When the pain and chill come on, disturbances of the digestive organs ensue. When a large vein of the portal system is occluded, the remaining veins must be over-distended, and congestion of a part or of all of the digestive tract will be a result. An acute gastric catarrh is set up. The appetite is lost, the stomach becomes irritable, and vomiting is a usual incident. Sometimes the disgust for food is extreme, and the nausea and vomiting are almost incessant. The vomited matters consist of a watery mucus mixed with thin bile after a time, and now and then of a bloody mucus. Thrombosis of a stomach vein may occur, to be followed by an acute ulcer, and from this considerable hemorrhage may proceed, when the vomit will consist of blood. Such an accident, happening to the mucous membrane of the intestine, will be indicated by bloody stools if the ulceration is low down, or by brownish, blackish, or chocolate-colored stools if higher up in the small bowel.

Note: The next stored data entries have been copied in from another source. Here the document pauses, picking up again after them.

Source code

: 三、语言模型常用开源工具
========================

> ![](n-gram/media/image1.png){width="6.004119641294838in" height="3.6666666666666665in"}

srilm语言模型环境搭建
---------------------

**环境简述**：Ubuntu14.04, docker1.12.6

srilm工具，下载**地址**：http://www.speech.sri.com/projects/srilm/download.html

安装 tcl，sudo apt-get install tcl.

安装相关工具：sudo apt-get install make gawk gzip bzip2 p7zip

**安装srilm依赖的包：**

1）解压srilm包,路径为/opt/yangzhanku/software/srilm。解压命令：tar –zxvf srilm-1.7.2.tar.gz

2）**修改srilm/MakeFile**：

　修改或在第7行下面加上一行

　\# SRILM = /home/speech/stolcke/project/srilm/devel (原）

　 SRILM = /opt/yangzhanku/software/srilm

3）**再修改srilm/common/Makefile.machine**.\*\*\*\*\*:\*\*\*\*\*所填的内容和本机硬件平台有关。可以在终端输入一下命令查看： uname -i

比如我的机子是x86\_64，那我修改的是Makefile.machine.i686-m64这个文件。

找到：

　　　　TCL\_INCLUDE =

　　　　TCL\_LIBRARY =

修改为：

The tongue has usually a characteristic coating in these cases. Large patches of a rather heavy and darkish fur form, and, cast off from time to time, leave a glazed and somewhat raw surface. Sometimes there is a profuse salivary flow, but more frequently the mouth is dry. The lips are fissured or contain patches of herpes, and the buccal cavity may be more or less completely lined by patches of aphthæ.
Diarrhoea is a usual symptom, the stools being dark when mixed with blood, or grayish and pasty or clay-colored when there is jaundice.